I now understand why Scott and Bobbi are so close. They went through so much, so many dangers. I think if it was meant for them to fall in love it would have happened already, regardless of the age gap between them. But it becomes clearer to me that a very powerful friendship is binding them and I shouldn’t be such a pathetic shit and question her loyalty, when she never once gave me a reason to. In fact, she more than once showed me the real relationship between her and Scott. It’s not conventional, but I guess with the lives they both live conventional isn’t exactly the norm.
“I wanted you to know me, the real me,” she says wiping away the last of her tears. I look at her unable to put in words what I feel. There are so many emotions: pride that she is so good at what she does, fear that she might get hurt or even die, envy that she has the courage to do this, I still feel a bit jealous of her relationship with Scott. It seems unshakeable, strong. I wonder if the two of us will ever have something like it. I realize that she just exposed herself to me the way no one ever has before. It must have been difficult for her. She told me that no one knows about all her expeditions except her. And now me. I feel my heart swell at the thought that she trusts me that much. She opened up to me, even though it’s hard for her. She showed me the real Bobbi, the one only a few know. Maybe it’s time I show her the real Sam.
“Thank you for sharing this with me,” I tell her honestly.
“I wanted you to know me. To see why I don’t want you there with me. Not because I don’t care for you. It’s quite the opposite. But because I want and need you to be safe. I am sure that if you would give up I would too, Sam. I couldn’t leave you there. I love you,” she says and new tears threaten to spill. I gather her in my arms again and rock us both and kiss her head, whispering to her that I love her too. I knew that what she did is tough, but I only read the basics about the climbing itself. I had no idea how it felt like to actually be there. I still don’t know to be honest, but her story, it made me realize that this is serious and the way she talked made me understand that even though she’s young, she is a pro and knows what she is doing. But that doesn’t stop me from worrying that one day that might not be enough and she won’t make it back. I don’t know if I could make it without her. I know we are young and this relationship is new, but I feel closer to her than to anyone in my entire life. When she calms down I kiss her lips softly, pouring every last bit of love I feel into it.
“I want to tell you something too,” I say and she nods. “You know that my parents divorced, but I never told you why. My real father, Jacob Taylor, he was abusive with both me and my mom. At first he just insulted her, made her feel like she did everything wrong. Then he started slapping her over the face only to continue to actually hitting her violently. He always made sure to not leave marks where they would be easily discovered. For years she took it, because she didn’t want to hurt me, by making us leave him. She thought I needed my father, but I didn’t. At least not one like him.”
I stop and look at Bobbi. Her eyes are filled with new tears and the look she is giving me is one I can’t quite place. I take a deep breath. Wow. This is harder than I thought. But if I ever want a strong, healthy relationship with her I need to come clean, just like she did. Stop being such a pathetic shit, Sam!
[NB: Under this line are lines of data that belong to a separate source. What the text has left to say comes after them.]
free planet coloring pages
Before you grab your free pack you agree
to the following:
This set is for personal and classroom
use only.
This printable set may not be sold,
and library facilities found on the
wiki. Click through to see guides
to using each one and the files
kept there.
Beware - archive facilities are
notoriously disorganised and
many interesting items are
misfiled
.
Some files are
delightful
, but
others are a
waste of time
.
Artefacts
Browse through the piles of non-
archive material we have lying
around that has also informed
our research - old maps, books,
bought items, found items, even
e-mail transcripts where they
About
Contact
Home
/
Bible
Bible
“He slapped me a few times and kicked me even around mom, but it wasn’t that bad. But then, after I turned nine and he lost his job, mom had to work two jobs to pay the bills. She was barely home. Jacob didn’t beat me the way he did my mom, but he insulted me, called me good for nothing, useless, pathetic. Mom barely noticed because she was tired from work or tried to patch herself up after Jacob beat her. When I was ten mom got home early because the diner she worked at had to close early because the owners had a funeral to attend and gave the employees the day off. Jacob, like so many other days, drank his frustration away and I must have said something he deemed wrong and he started beating me. When he finished he left me in a pool of my own blood and vomit. When mom saw that she called 911. An ambulance took us to the hospital, while the cops arrested my father. Social services almost took me away from her too, but in the end our lawyer, who happens to be Clark’s sister, helped us. She was also the one who introduced my parents to each other,” I say ending my story on a happy note. I look at Bobbi and see her cry. “I’m sorry, I didn’t mean to make you cry,” I say honestly. I don’t want my childhood drama to ruin our time together. I don’t want to give Jacob this power.
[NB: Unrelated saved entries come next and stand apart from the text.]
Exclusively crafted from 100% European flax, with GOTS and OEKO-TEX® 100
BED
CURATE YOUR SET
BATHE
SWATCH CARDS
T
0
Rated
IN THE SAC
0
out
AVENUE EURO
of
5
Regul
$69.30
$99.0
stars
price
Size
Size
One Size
“Sam, I’m so sorry. How could he do that to you, his own son? Please, tell me he is in jail or dead,” she says with a fierce expression on her face.
“He is in jail. Fifteen years. He did some other shit too and with the domestic violence charges he was screwed.”
“Good. But this isn’t nearly enough for what he did.” I hold Bobbi and tell her a few more of these childhood horror stories. It’s hard for me to go back, after I tried to forget, but she trusted me with her heart and I trust her with mine. I tell her about the times I was forced to watch my father beat my mother, about all the vile things he said about her, about the time he locked me in my room and forgot me there, about the time he gave me dog food to eat, because he spent the money he had from my mom for food on booze. I tell her every last detail of my horrific childhood. Bobbi cups my face between her palms and presses her lips to mine. When she lets go of my face she wraps her arms around my neck and pulls me close to her. We whisper to each other how much we love the other and promise to support each other no matter what.